(Page-level text extractions)
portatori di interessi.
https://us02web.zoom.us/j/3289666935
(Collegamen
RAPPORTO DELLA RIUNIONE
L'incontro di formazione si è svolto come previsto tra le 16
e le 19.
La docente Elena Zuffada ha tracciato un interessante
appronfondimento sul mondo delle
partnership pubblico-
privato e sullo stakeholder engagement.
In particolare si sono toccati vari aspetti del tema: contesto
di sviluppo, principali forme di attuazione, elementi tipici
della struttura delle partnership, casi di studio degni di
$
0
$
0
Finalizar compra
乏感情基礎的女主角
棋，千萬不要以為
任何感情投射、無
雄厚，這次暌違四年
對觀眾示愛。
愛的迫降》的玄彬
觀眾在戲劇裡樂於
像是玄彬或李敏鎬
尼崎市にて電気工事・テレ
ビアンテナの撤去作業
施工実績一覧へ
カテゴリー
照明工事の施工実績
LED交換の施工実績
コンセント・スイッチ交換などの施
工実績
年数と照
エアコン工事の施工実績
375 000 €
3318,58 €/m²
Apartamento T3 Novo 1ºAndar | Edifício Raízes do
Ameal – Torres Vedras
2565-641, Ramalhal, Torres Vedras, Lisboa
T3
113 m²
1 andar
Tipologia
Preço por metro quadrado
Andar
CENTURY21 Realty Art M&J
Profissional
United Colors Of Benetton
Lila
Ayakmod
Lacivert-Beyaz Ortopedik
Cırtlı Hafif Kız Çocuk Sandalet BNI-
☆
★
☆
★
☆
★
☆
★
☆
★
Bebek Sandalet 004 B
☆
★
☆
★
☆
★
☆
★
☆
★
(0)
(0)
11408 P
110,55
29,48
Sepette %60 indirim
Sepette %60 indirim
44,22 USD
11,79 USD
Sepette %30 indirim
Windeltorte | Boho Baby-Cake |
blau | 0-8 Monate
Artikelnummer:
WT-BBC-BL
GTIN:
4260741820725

* * *

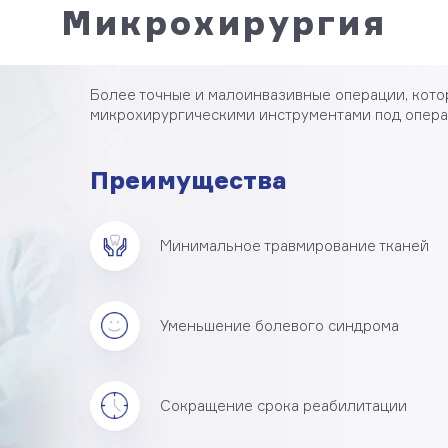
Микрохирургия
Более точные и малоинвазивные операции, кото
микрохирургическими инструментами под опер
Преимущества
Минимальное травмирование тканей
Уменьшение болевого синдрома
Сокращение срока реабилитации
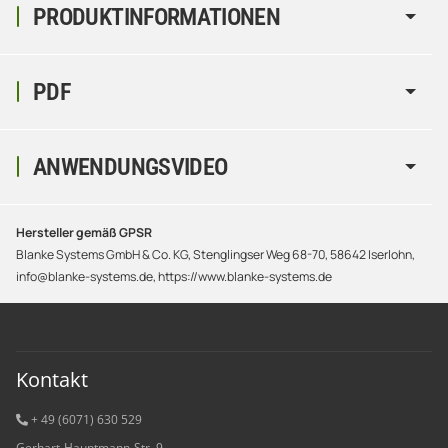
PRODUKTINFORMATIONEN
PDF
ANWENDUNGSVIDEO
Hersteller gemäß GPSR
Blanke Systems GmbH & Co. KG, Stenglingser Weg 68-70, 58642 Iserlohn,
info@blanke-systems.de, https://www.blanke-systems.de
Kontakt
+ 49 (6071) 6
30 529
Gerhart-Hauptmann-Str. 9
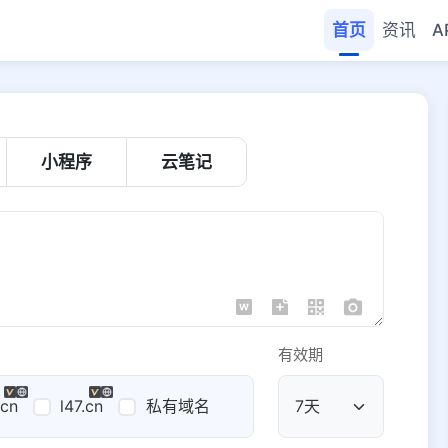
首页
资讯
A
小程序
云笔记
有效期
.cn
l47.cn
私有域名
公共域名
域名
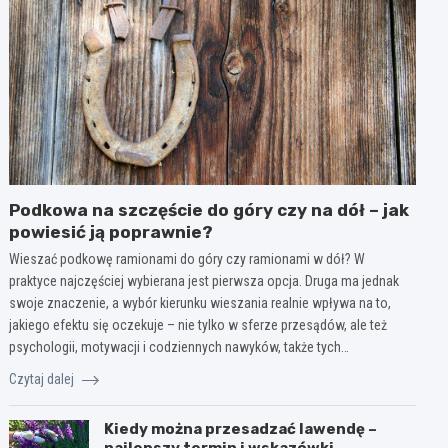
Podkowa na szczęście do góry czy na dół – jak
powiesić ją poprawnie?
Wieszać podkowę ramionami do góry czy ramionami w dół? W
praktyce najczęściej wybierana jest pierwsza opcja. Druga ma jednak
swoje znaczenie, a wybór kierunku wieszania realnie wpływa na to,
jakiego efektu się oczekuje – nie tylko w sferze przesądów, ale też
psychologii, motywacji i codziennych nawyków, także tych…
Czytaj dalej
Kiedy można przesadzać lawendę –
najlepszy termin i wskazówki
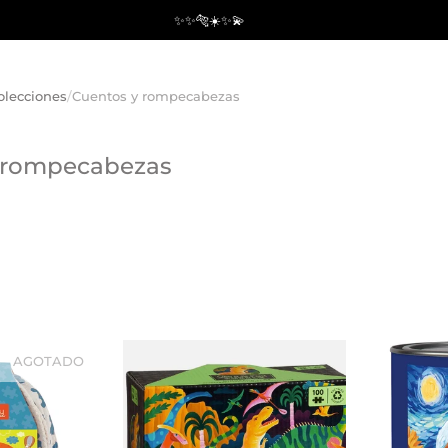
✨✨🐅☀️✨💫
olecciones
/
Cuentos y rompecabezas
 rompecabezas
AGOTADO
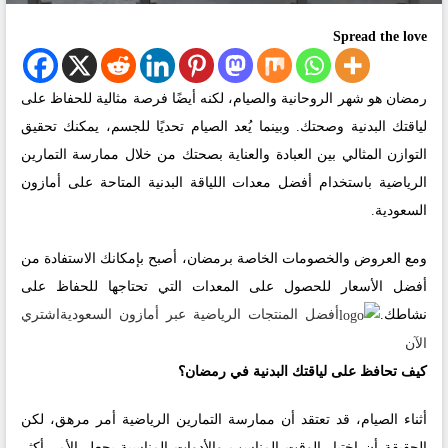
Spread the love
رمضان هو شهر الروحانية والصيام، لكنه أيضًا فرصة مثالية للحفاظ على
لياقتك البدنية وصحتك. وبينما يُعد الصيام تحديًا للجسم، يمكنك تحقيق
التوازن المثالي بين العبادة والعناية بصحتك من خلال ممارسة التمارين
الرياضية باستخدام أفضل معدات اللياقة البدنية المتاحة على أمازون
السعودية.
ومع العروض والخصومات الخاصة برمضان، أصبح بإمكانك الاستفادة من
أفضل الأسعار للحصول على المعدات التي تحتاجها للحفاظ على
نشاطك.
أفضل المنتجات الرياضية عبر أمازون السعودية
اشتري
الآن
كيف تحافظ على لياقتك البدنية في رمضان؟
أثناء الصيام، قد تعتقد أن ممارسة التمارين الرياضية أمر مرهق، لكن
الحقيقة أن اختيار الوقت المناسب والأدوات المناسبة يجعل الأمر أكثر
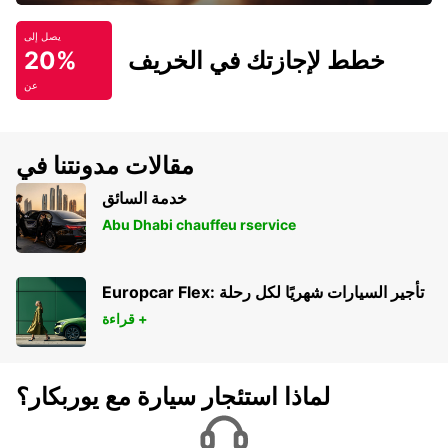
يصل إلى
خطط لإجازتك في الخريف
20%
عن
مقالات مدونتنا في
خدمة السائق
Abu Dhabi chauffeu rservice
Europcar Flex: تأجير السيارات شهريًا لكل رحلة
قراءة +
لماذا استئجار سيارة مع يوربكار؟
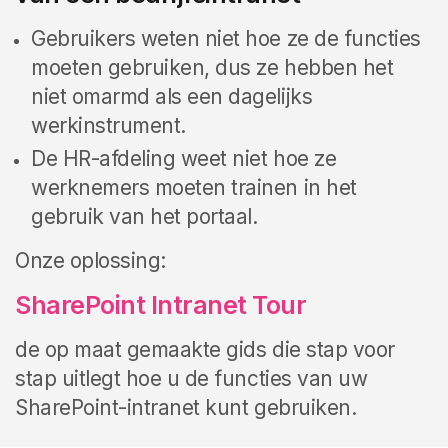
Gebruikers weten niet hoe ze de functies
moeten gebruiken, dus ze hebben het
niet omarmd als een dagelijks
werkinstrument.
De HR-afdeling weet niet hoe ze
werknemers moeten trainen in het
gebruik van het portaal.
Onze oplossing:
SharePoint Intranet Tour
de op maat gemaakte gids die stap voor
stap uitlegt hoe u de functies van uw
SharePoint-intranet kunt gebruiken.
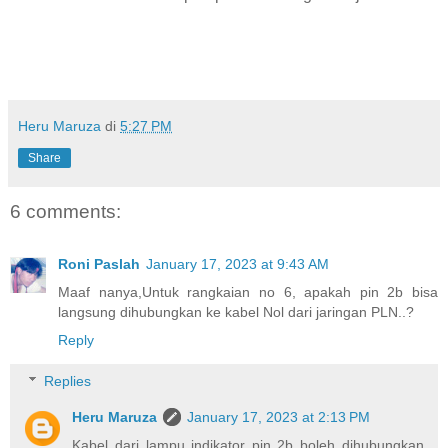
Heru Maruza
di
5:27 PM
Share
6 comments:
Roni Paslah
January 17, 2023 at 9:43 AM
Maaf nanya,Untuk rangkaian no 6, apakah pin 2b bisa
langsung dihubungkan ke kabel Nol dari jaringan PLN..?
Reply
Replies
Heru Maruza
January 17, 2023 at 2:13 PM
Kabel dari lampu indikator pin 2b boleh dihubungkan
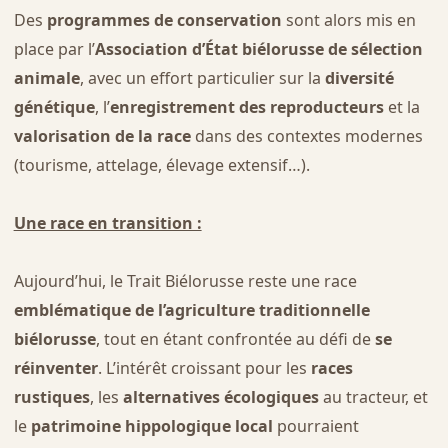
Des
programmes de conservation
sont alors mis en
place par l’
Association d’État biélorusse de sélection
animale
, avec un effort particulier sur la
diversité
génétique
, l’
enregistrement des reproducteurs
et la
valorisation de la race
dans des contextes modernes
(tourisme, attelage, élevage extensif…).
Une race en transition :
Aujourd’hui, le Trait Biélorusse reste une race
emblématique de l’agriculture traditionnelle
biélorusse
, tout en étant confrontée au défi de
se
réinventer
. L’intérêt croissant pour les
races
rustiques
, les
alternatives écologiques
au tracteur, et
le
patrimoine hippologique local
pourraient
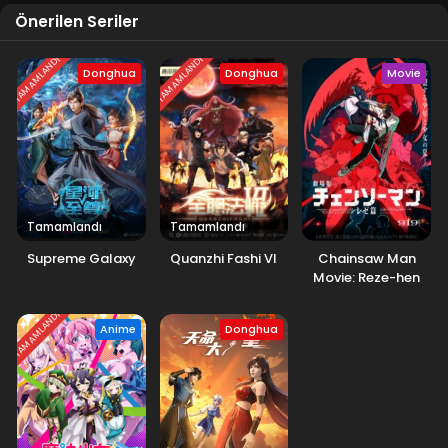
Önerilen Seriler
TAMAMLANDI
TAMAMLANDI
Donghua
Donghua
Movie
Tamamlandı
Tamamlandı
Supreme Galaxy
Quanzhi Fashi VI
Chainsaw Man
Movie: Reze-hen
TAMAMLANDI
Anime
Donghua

==

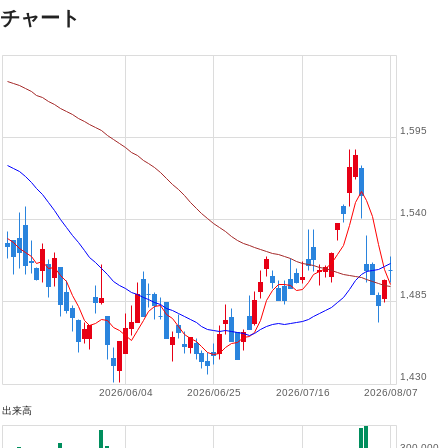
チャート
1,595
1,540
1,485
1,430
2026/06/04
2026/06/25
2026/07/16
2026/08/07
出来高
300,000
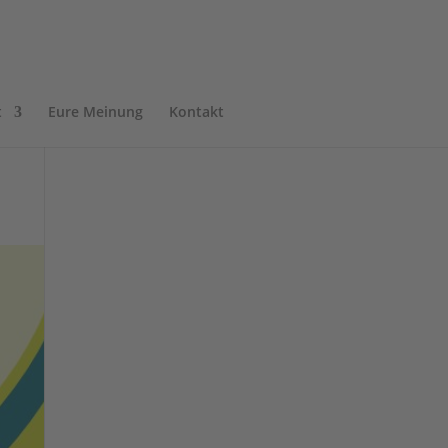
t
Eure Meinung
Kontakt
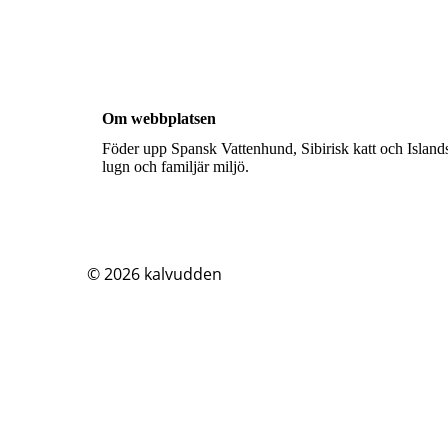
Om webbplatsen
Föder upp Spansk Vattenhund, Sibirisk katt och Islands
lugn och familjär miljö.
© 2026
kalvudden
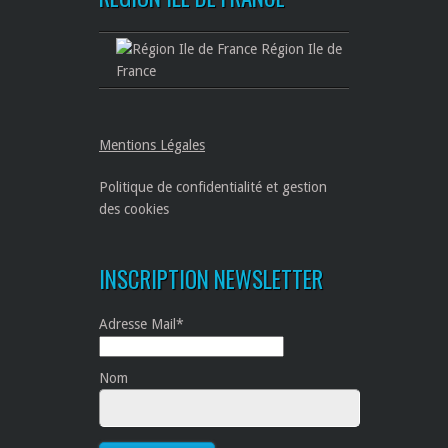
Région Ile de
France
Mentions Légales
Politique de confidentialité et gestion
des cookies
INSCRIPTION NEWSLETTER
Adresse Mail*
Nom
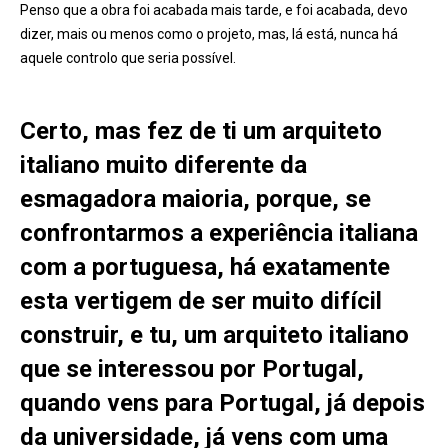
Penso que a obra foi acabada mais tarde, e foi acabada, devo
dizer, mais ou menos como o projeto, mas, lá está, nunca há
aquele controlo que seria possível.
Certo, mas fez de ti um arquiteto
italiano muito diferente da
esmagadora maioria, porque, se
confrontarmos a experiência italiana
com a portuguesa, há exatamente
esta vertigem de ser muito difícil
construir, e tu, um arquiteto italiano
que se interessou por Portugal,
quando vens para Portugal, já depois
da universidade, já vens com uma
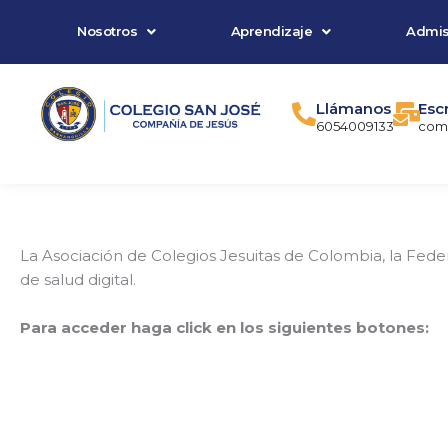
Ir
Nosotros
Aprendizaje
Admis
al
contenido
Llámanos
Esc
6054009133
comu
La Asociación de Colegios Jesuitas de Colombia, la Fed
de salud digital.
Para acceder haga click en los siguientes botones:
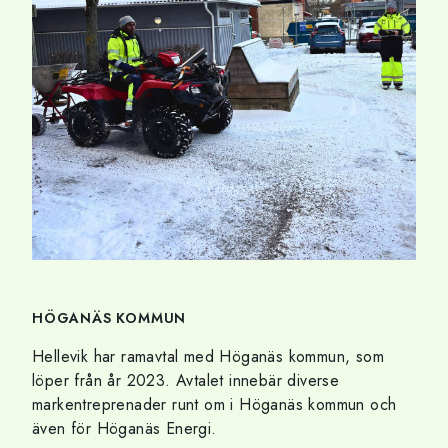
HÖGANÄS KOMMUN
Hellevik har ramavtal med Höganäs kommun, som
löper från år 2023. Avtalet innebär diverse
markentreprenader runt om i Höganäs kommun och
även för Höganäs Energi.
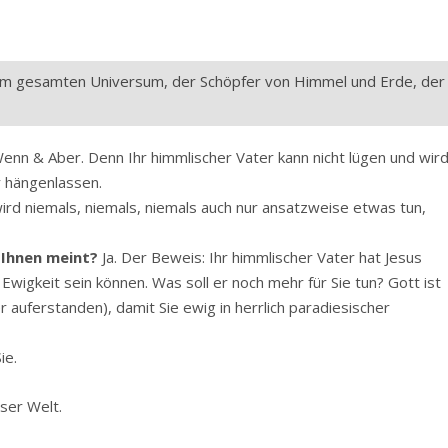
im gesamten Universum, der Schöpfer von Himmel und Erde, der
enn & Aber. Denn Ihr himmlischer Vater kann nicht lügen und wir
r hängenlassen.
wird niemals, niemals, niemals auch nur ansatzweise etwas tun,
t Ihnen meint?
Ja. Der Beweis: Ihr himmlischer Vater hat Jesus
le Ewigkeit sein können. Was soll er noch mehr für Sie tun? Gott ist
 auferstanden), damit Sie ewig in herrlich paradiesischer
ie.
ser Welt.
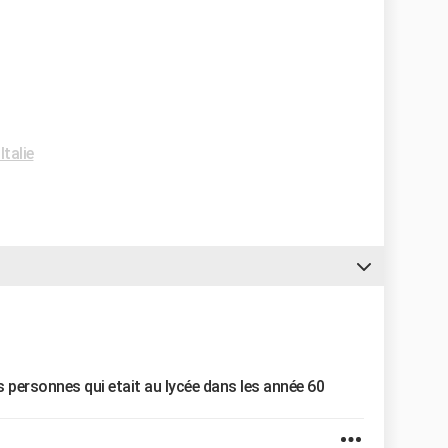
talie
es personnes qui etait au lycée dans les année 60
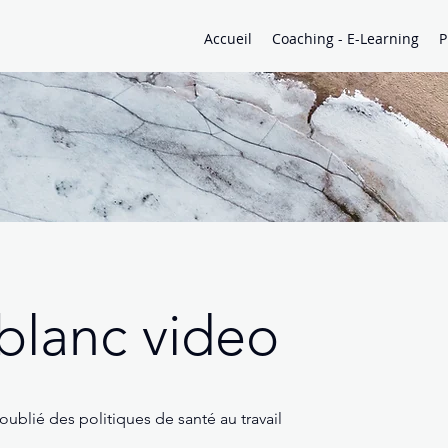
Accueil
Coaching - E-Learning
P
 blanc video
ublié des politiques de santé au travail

WORK REQUIRED:
Your task for the entries above: copy exactly the span starting with the line with "powiesić ją poprawnie?" and going on through the line with "jakiego efektu się", both lines included, and nothing else.

REPLY:
powiesić ją poprawnie?
Wieszać podkowę ramionami do góry czy ramionami w dół? W
praktyce najczęściej wybierana jest pierwsza opcja. Druga ma jednak
swoje znaczenie, a wybór kierunku wieszania realnie wpływa na to,
jakiego efektu się oczekuje – nie tylko w sferze przesądów, ale też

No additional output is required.